What the exercise asks — Leaving the pictures aside, write out the whole listing below exactly.

═════ Material supplied ═════

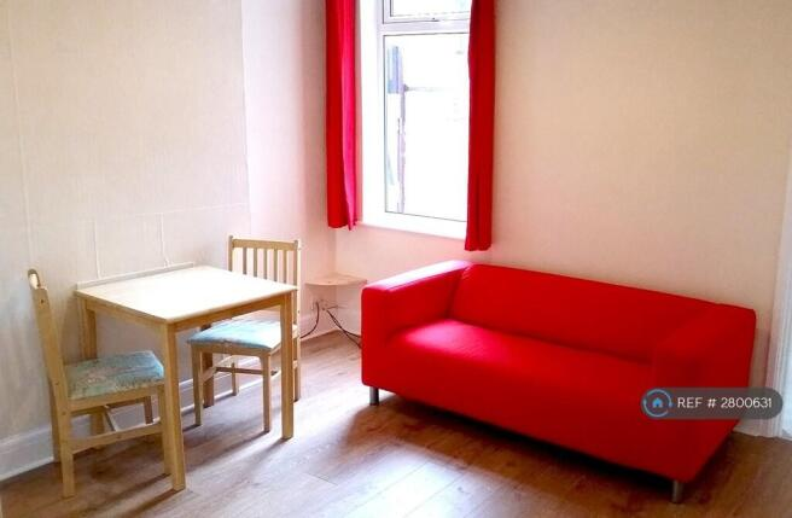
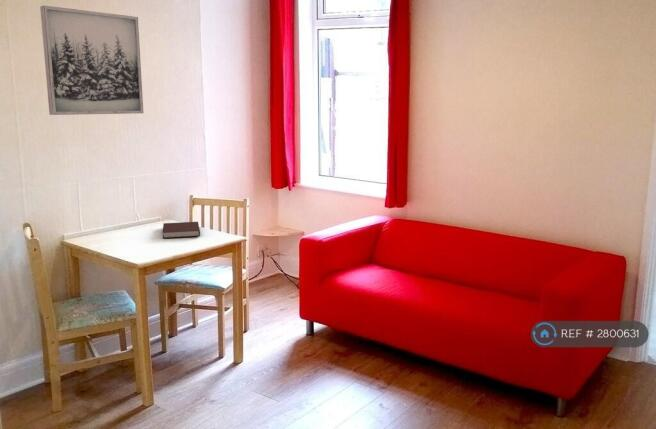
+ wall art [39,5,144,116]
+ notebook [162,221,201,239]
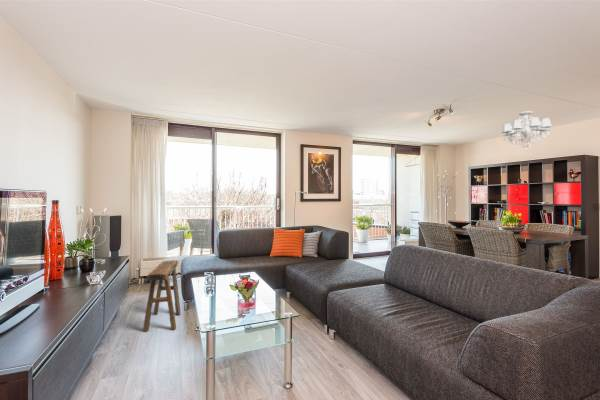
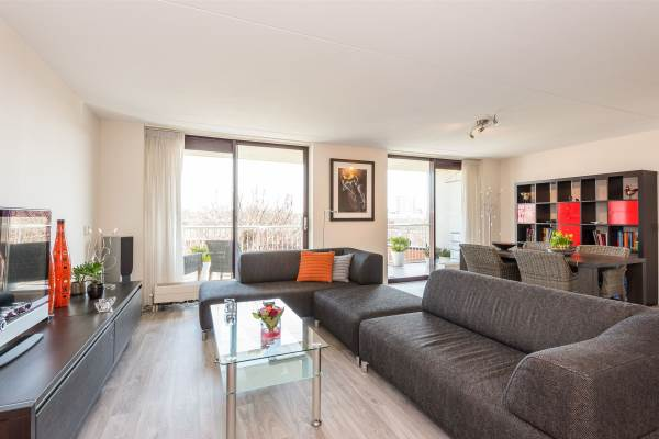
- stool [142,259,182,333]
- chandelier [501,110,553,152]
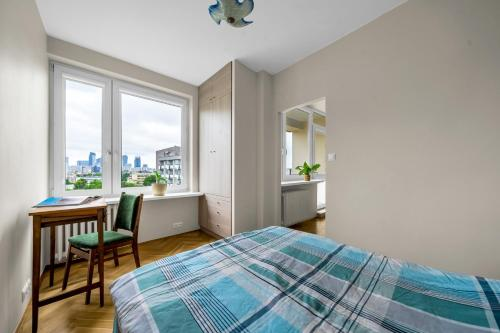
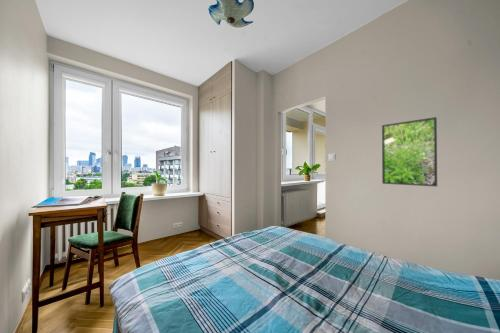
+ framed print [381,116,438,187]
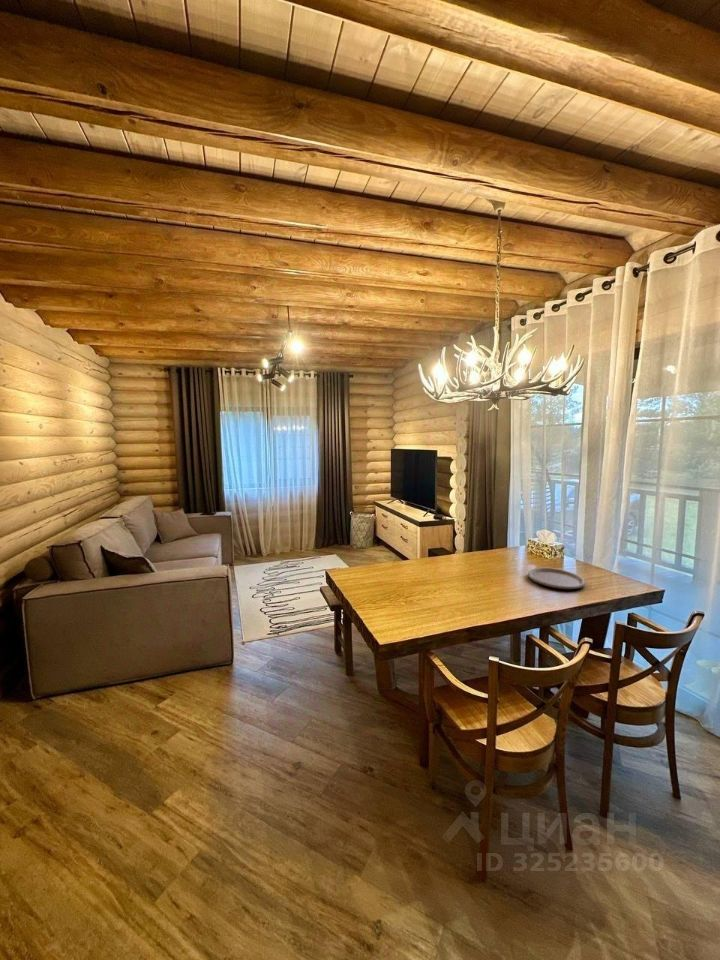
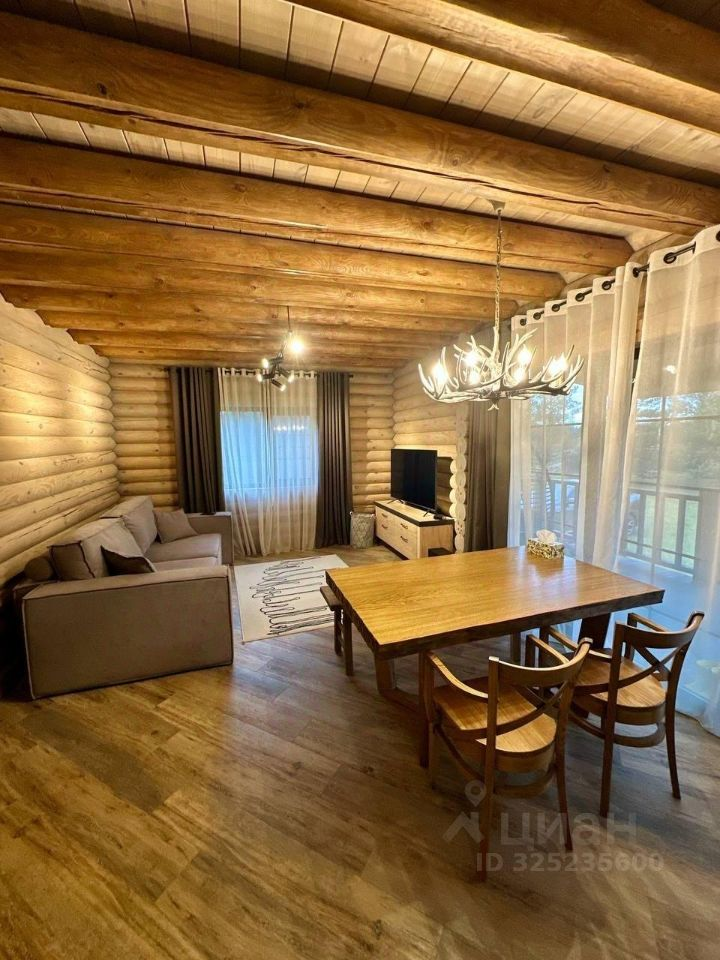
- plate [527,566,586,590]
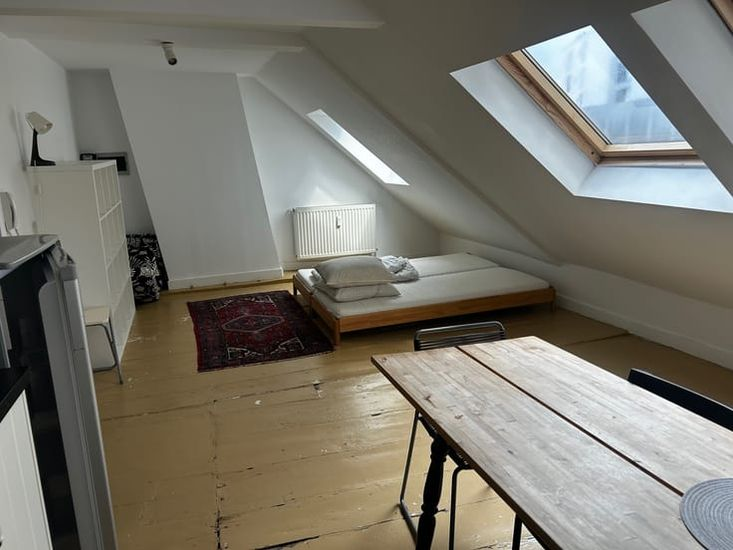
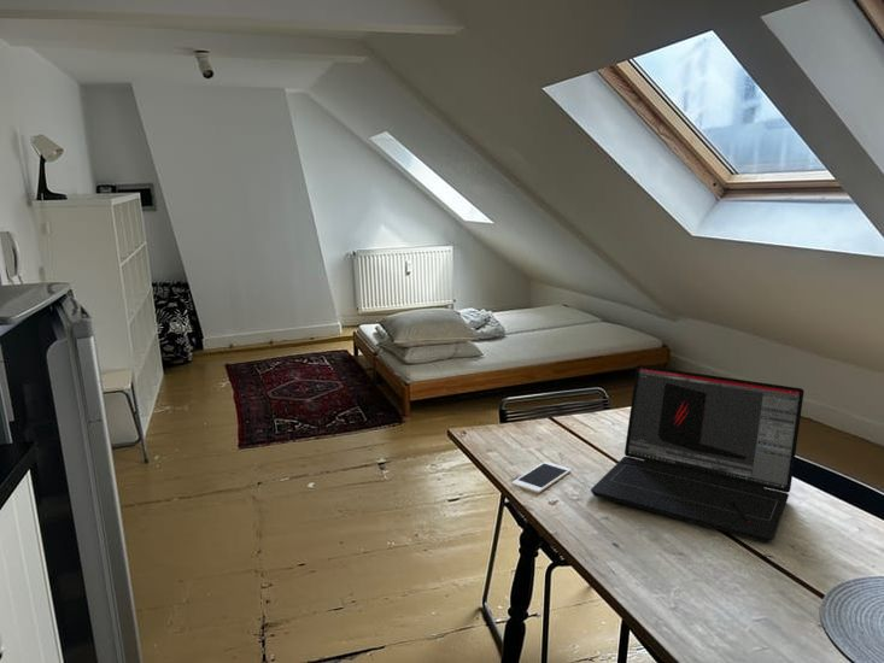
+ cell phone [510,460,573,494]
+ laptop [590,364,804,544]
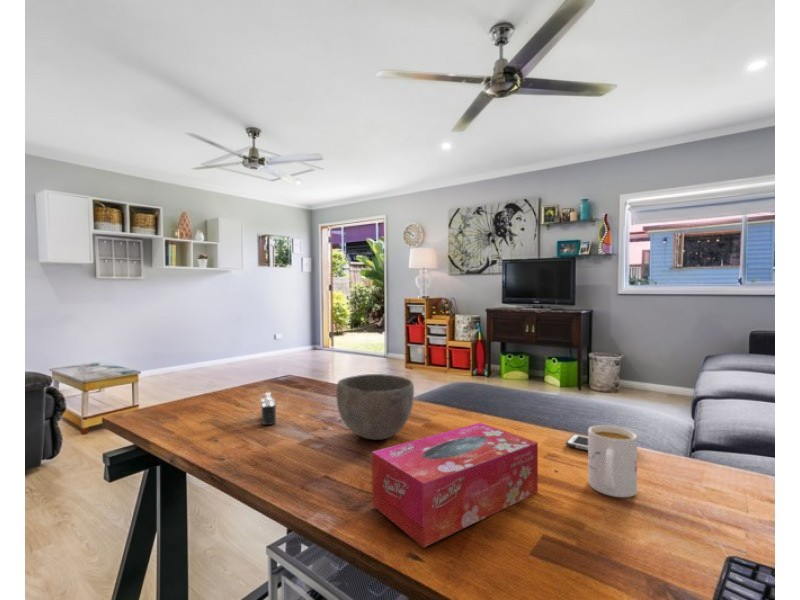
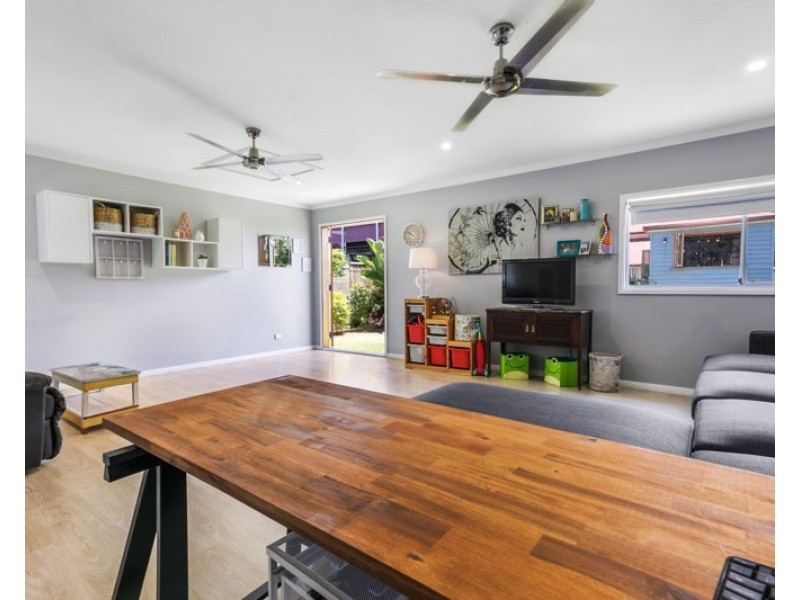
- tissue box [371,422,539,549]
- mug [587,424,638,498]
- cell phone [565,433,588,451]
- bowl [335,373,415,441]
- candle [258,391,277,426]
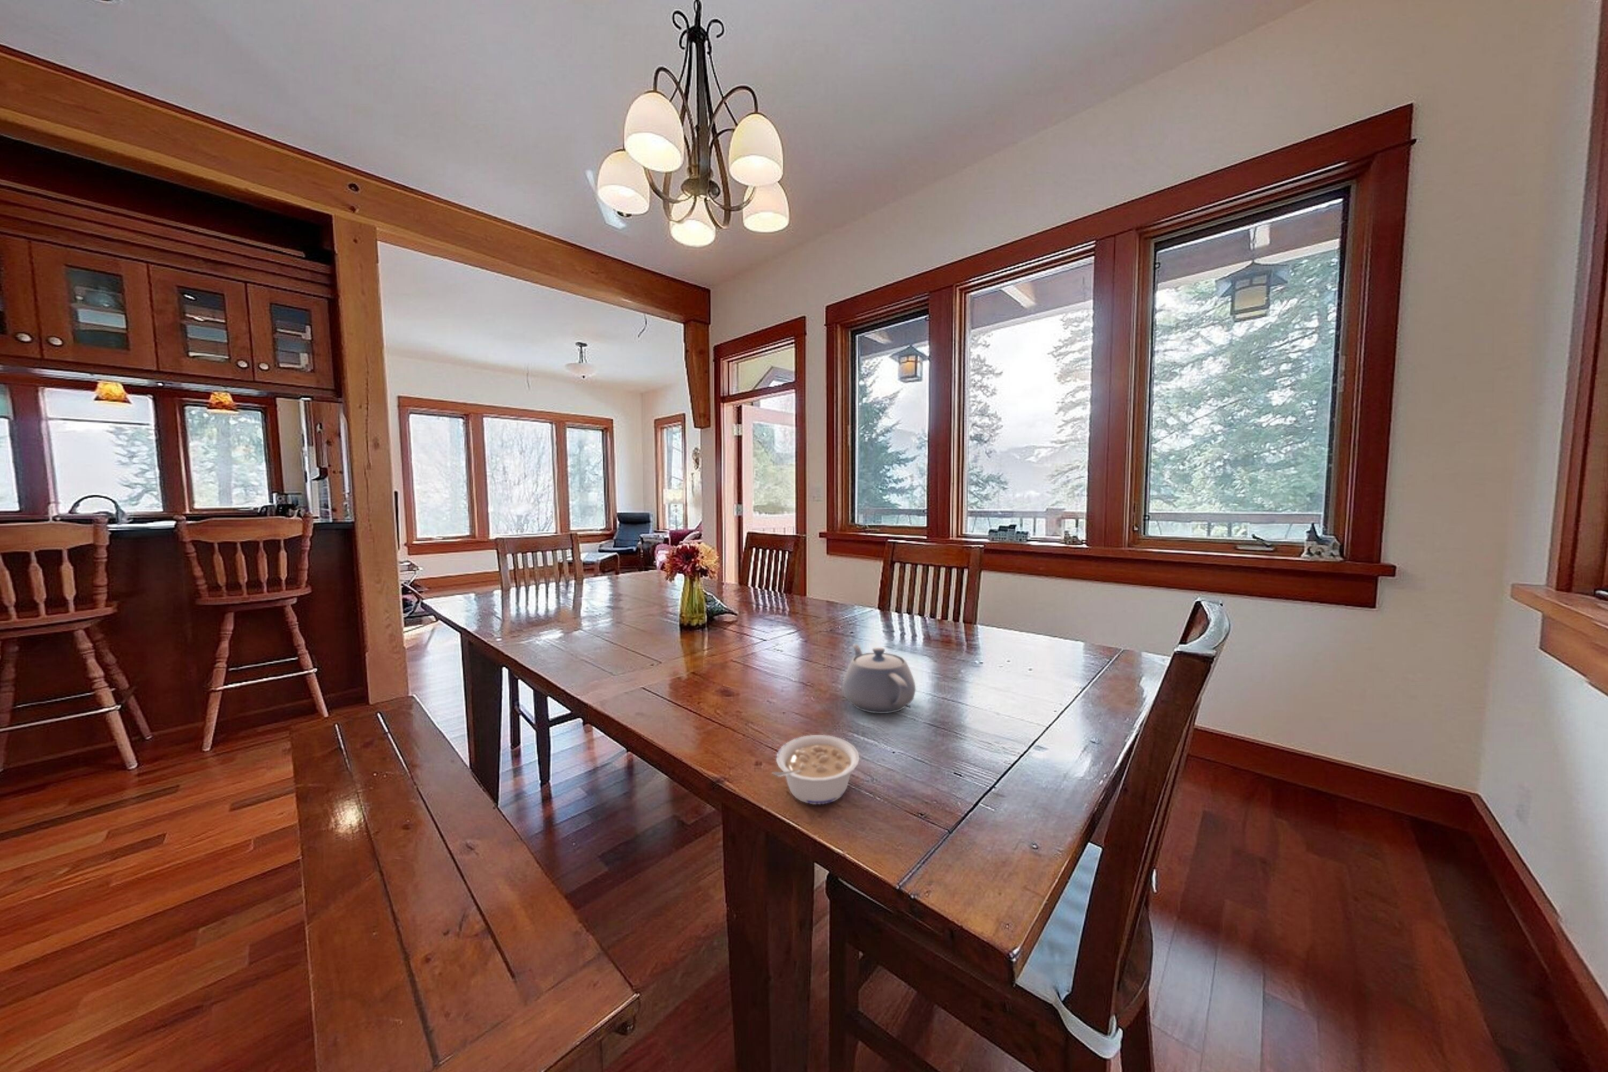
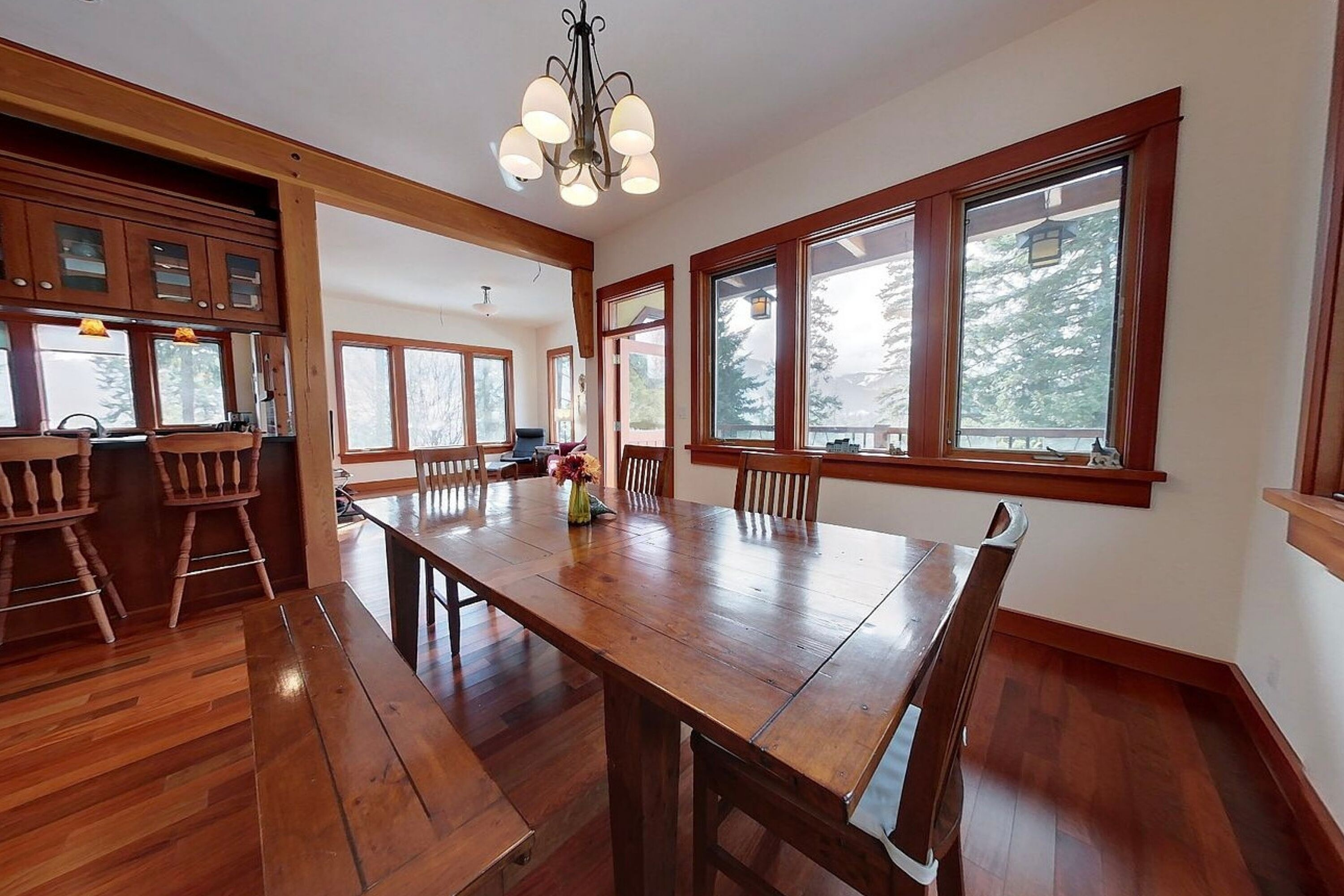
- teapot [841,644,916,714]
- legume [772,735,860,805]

═════

Exercise output —
+ wall art [39,5,144,116]
+ notebook [162,221,201,239]
- stool [142,259,182,333]
- chandelier [501,110,553,152]
+ framed print [381,116,438,187]
- plate [527,566,586,590]
+ cell phone [510,460,573,494]
+ laptop [590,364,804,544]
- tissue box [371,422,539,549]
- mug [587,424,638,498]
- cell phone [565,433,588,451]
- bowl [335,373,415,441]
- candle [258,391,277,426]
- teapot [841,644,916,714]
- legume [772,735,860,805]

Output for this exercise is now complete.